Last post Nov 28, 2015 06:01 PM by srutzky
Dec 28, 2010 02:32 AM|ironazar|LINK
I want to serialize something in unicode language (persian) in xml file (<?xml version="1.0" encoding="utf-8"?>). In fact i try to use SEARCHAROO7 codes from (www.searcharoo.net) for searching in doc/docx and pdf files. it works for a limited number of files.
but it causes this error (The surrogate pair (0xD993, 0x2A0) is invalid. A high surrogate character (0xD800 - 0xDBFF) must always be paired with a low surrogate character (0xDC00 - 0xDFFF)) for a large number of files. i tested it to realize
if some files have problems with unicode, but i found out that there is no problem for each file alone.
please tell me how i fix it.
Dec 30, 2010 03:26 AM|Qin Dian Tang - MSFT|LINK
Here are some possible solutions about this error. Hope them help:
Jan 02, 2011 03:28 AM|ironazar|LINK
I had visited those links before my post. But i did not get any result.
Thanks a lot.
Jan 02, 2011 08:30 PM|Qin Dian Tang - MSFT|LINK
It is hard for me to solve the issue. I think it is encoding issue. Try something else for encoding the Persian.

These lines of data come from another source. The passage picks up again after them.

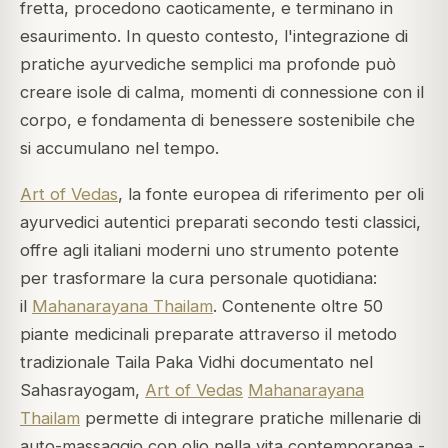
fretta, procedono caoticamente, e terminano in
esaurimento. In questo contesto, l'integrazione di
pratiche ayurvediche semplici ma profonde può
creare isole di calma, momenti di connessione con il
corpo, e fondamenta di benessere sostenibile che
si accumulano nel tempo.
Art of Vedas
, la fonte europea di riferimento per oli
ayurvedici autentici preparati secondo testi classici,
offre agli italiani moderni uno strumento potente
per trasformare la cura personale quotidiana:
il
Mahanarayana Thailam
. Contenente oltre 50
piante medicinali preparate attraverso il metodo
tradizionale Taila Paka Vidhi documentato nel
Sahasrayogam,
Art of Vedas
Mahanarayana
Thailam
permette di integrare pratiche millenarie di
auto-massaggio con olio nella vita contemporanea -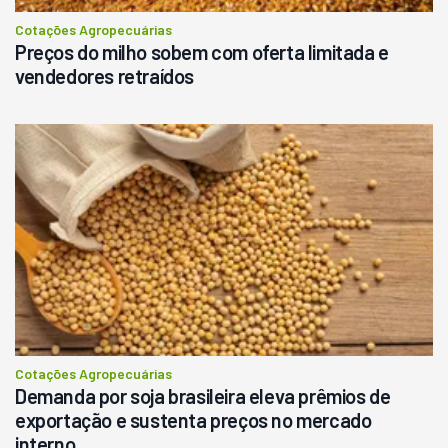
Cotações Agropecuárias
Preços do milho sobem com oferta limitada e
vendedores retraídos
Cotações Agropecuárias
Demanda por soja brasileira eleva prêmios de
exportação e sustenta preços no mercado
interno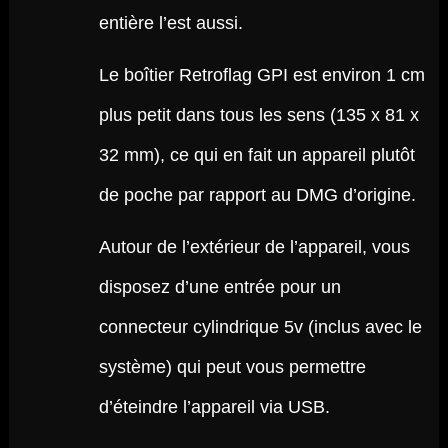
entière l’est aussi.
Le boîtier Retroflag GPI est environ 1 cm
plus petit dans tous les sens (135 x 81 x
32 mm), ce qui en fait un appareil plutôt
de poche par rapport au DMG d’origine.
Autour de l’extérieur de l’appareil, vous
disposez d’une entrée pour un
connecteur cylindrique 5v (inclus avec le
système) qui peut vous permettre
d’éteindre l’appareil via USB.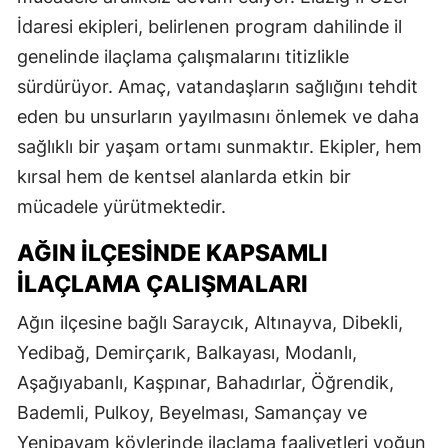
İdaresi ekipleri, belirlenen program dahilinde il
genelinde ilaçlama çalışmalarını titizlikle
sürdürüyor. Amaç, vatandaşların sağlığını tehdit
eden bu unsurların yayılmasını önlemek ve daha
sağlıklı bir yaşam ortamı sunmaktır. Ekipler, hem
kırsal hem de kentsel alanlarda etkin bir
mücadele yürütmektedir.
AĞIN İLÇESINDE KAPSAMLI
İLAÇLAMA ÇALIŞMALARI
Ağın ilçesine bağlı Saraycık, Altınayva, Dibekli,
Yedibağ, Demirçarık, Balkayası, Modanlı,
Aşağıyabanlı, Kaşpınar, Bahadırlar, Öğrendik,
Bademli, Pulkoy, Beyelması, Samançay ve
Yenipayam köylerinde ilaçlama faaliyetleri yoğun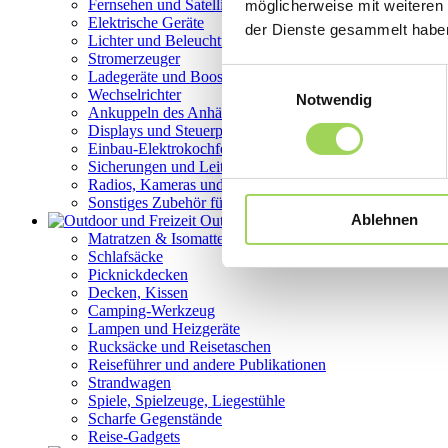
Fernsehen und Satelliten
möglicherweise mit weiteren
Elektrische Geräte
der Dienste gesammelt habe
Lichter und Beleuchtung
Stromerzeuger
Einwilligungsauswahl
Ladegeräte und Booster
Wechselrichter
Notwendig
Ankuppeln des Anhängers und des Fahrzeugs
Displays und Steuerpanels
Einbau-Elektrokochfelder, Induktionskochfelder
Sicherungen und Leitungsschutzschalter
Radios, Kameras und Navigationssysteme
Sonstiges Zubehör für Elektrik
Ablehnen
Outdoor und Freizeit
Matratzen & Isomatten
Schlafsäcke
Picknickdecken
Decken, Kissen
Camping-Werkzeug
Lampen und Heizgeräte
Rucksäcke und Reisetaschen
Reiseführer und andere Publikationen
Strandwagen
Spiele, Spielzeuge, Liegestühle
Scharfe Gegenstände
Reise-Gadgets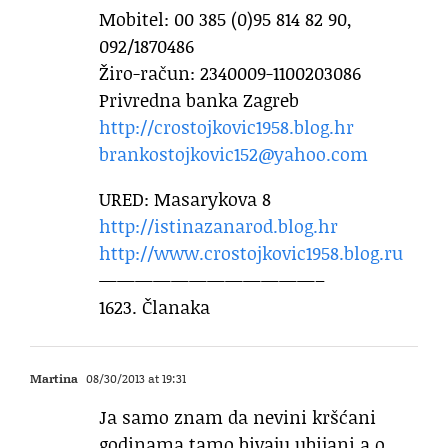
Mobitel: 00 385 (0)95 814 82 90,
092/1870486
Žiro-račun: 2340009-1100203086
Privredna banka Zagreb
http://crostojkovic1958.blog.hr
brankostojkovic152@yahoo.com
URED: Masarykova 8
http://istinazanarod.blog.hr
http://www.crostojkovic1958.blog.ru
————————————–
1623. Članaka
Martina
08/30/2013 at 19:31
Ja samo znam da nevini kršćani
godinama tamo bivaju ubijani a o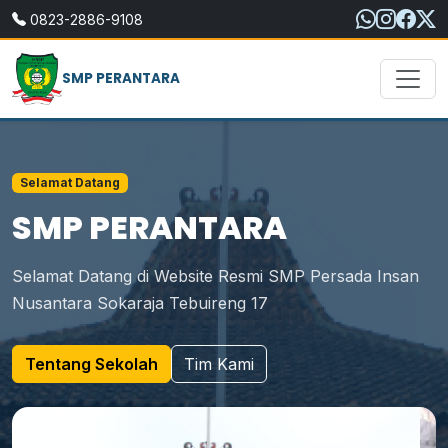
0823-2886-9108
SMP PERANTARA
Selamat Datang
SMP PERANTARA
Selamat Datang di Website Resmi SMP Persada Insan
Nusantara Sokaraja Tebuireng 17
Tentang Sekolah
Tim Kami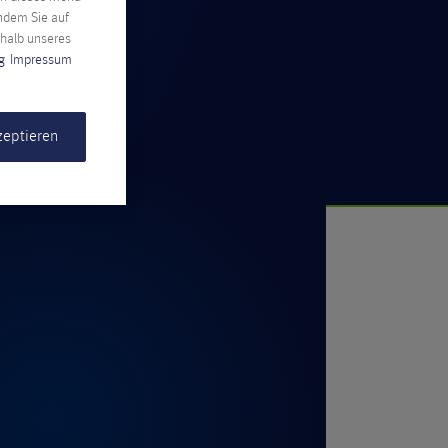
indem Sie auf
rhalb unseres
g
Impressum
zeptieren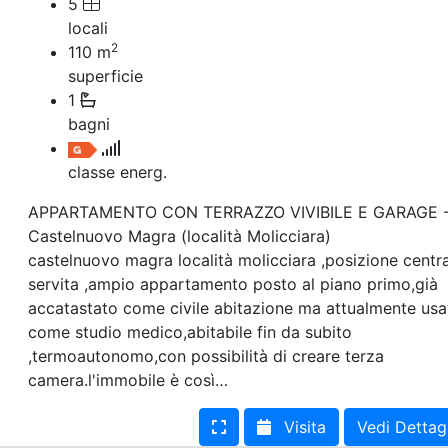
5
locali
2
110
m
superficie
1
bagni
classe energ.
APPARTAMENTO CON TERRAZZO VIVIBILE E GARAGE 
Castelnuovo Magra (località Molicciara)
castelnuovo magra località molicciara ,posizione centra
servita ,ampio appartamento posto al piano primo,già
accatastato come civile abitazione ma attualmente usa
come studio medico,abitabile fin da subito
,termoautonomo,con possibilità di creare terza
camera.l'immobile è così…
Visita
Vedi Dettag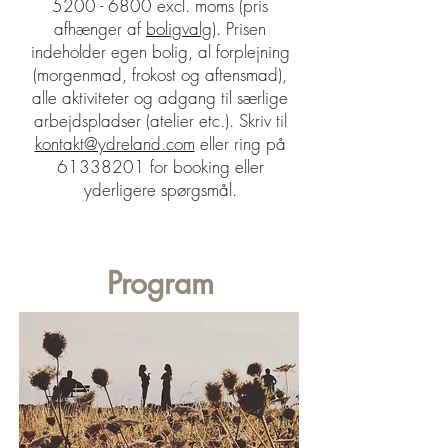
5200 - 6800
excl. moms (pris
afhænger af
boligvalg
). Prisen
indeholder egen bolig, al forplejning
(morgenmad, frokost og aftensmad),
alle aktiviteter og adgang til særlige
arbejdspladser (atelier etc.). Skriv til
kontakt@ydreland.com
eller ring på
61338201
for booking eller
yderligere spørgsmål.
Program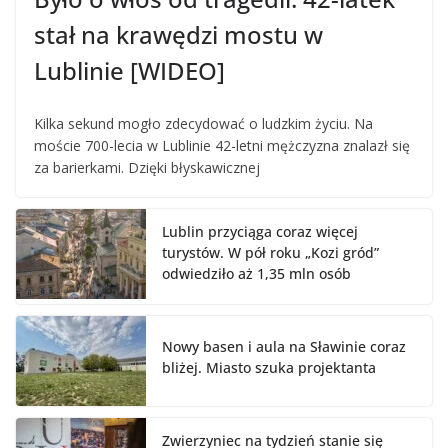
stał na krawędzi mostu w
Lublinie [WIDEO]
Kilka sekund mogło zdecydować o ludzkim życiu. Na
moście 700-lecia w Lublinie 42-letni mężczyzna znalazł się
za barierkami. Dzięki błyskawicznej
Lublin przyciąga coraz więcej
turystów. W pół roku „Kozi gród”
odwiedziło aż 1,35 mln osób
Nowy basen i aula na Sławinie coraz
bliżej. Miasto szuka projektanta
Zwierzyniec na tydzień stanie się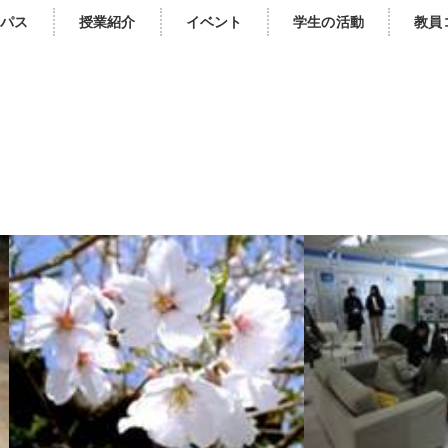
パス
授業紹介
イベント
学生の活動
教員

Nov 28, 2015 06:01 PM|srutzky|LINK
The error message is very specific: those two values -- 0xD993 and
0x2A0 -- are not a valid combination. In UTF-16, all characters are either one or two sets of double-byte codes. Surrogate Pairs are the two sets of double-byte codes that map the Supplementary Characters. And, as the error message states,
those Surrogate Pairs can only be made up of certain combinations of those double-byte codes.
However, the 0x2A0 code seems like bad data in the first place since it is technically 1.5 bytes, unless it is supposed to represent
0x2A00. Of course, even if the error message has a display issue and the actual value really is
0x2A00, that is still an invalid Surrogate Pair sequence.